= Task goal =
Return the following data exactly, with all pictures left out.

── Source information ──

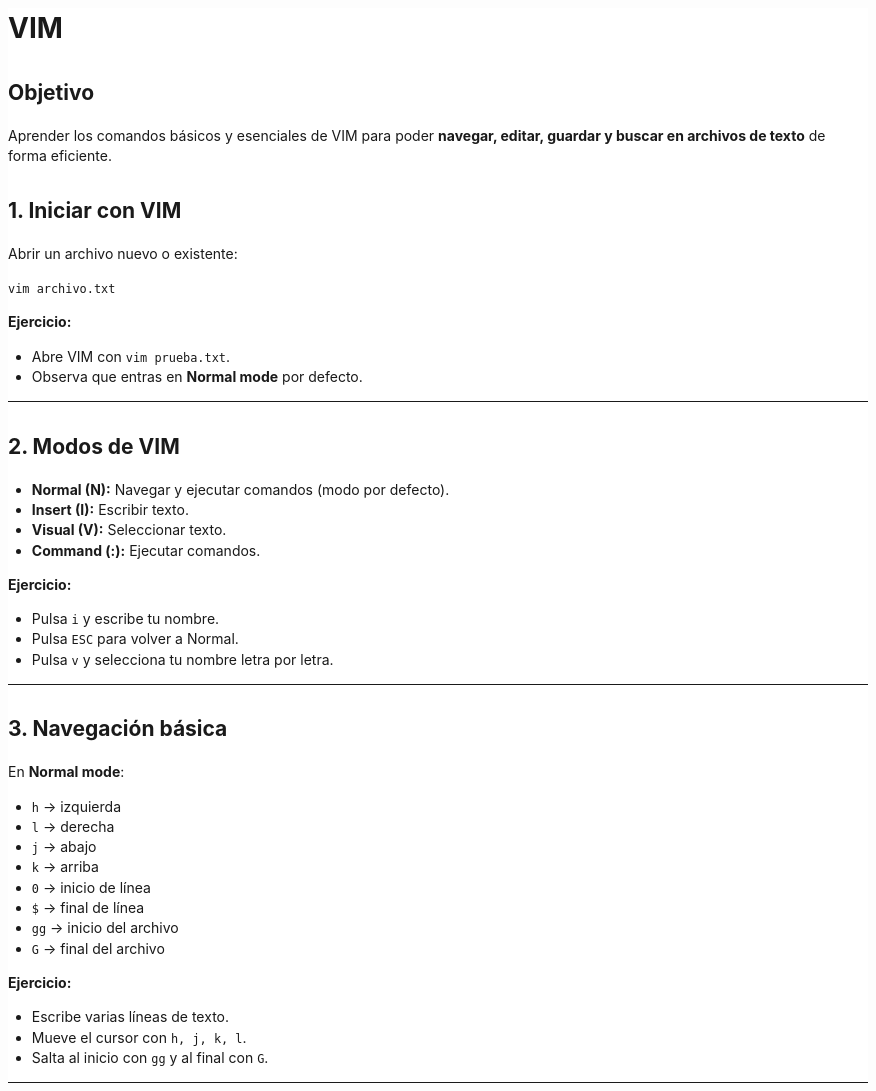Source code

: # VIM

## Objetivo
Aprender los comandos básicos y esenciales de VIM para poder **navegar, editar, guardar y buscar en archivos de texto** de forma eficiente.

## 1. Iniciar con VIM
Abrir un archivo nuevo o existente:  

```bash
vim archivo.txt
```

 **Ejercicio:**  
- Abre VIM con `vim prueba.txt`.  
- Observa que entras en **Normal mode** por defecto.  

---

## 2. Modos de VIM
- **Normal (N):** Navegar y ejecutar comandos (modo por defecto).  
- **Insert (I):** Escribir texto.  
- **Visual (V):** Seleccionar texto.  
- **Command (:):** Ejecutar comandos.  

 **Ejercicio:**  
- Pulsa `i` y escribe tu nombre.  
- Pulsa `ESC` para volver a Normal.  
- Pulsa `v` y selecciona tu nombre letra por letra.  

---

## 3. Navegación básica
En **Normal mode**:  
- `h` → izquierda  
- `l` → derecha  
- `j` → abajo  
- `k` → arriba  
- `0` → inicio de línea  
- `$` → final de línea  
- `gg` → inicio del archivo  
- `G` → final del archivo  

 **Ejercicio:**  
- Escribe varias líneas de texto.  
- Mueve el cursor con `h, j, k, l`.  
- Salta al inicio con `gg` y al final con `G`.  

---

───

= Task answer =
Source code

: # VIM

## Objetivo
Aprender los comandos básicos y esenciales de VIM para poder **navegar, editar, guardar y buscar en archivos de texto** de forma eficiente.

## 1. Iniciar con VIM
Abrir un archivo nuevo o existente:  

```bash
vim archivo.txt
```

 **Ejercicio:**  
- Abre VIM con `vim prueba.txt`.  
- Observa que entras en **Normal mode** por defecto.  

---

## 2. Modos de VIM
- **Normal (N):** Navegar y ejecutar comandos (modo por defecto).  
- **Insert (I):** Escribir texto.  
- **Visual (V):** Seleccionar texto.  
- **Command (:):** Ejecutar comandos.  

 **Ejercicio:**  
- Pulsa `i` y escribe tu nombre.  
- Pulsa `ESC` para volver a Normal.  
- Pulsa `v` y selecciona tu nombre letra por letra.  

---

## 3. Navegación básica
En **Normal mode**:  
- `h` → izquierda  
- `l` → derecha  
- `j` → abajo  
- `k` → arriba  
- `0` → inicio de línea  
- `$` → final de línea  
- `gg` → inicio del archivo  
- `G` → final del archivo  

 **Ejercicio:**  
- Escribe varias líneas de texto.  
- Mueve el cursor con `h, j, k, l`.  
- Salta al inicio con `gg` y al final con `G`.  

---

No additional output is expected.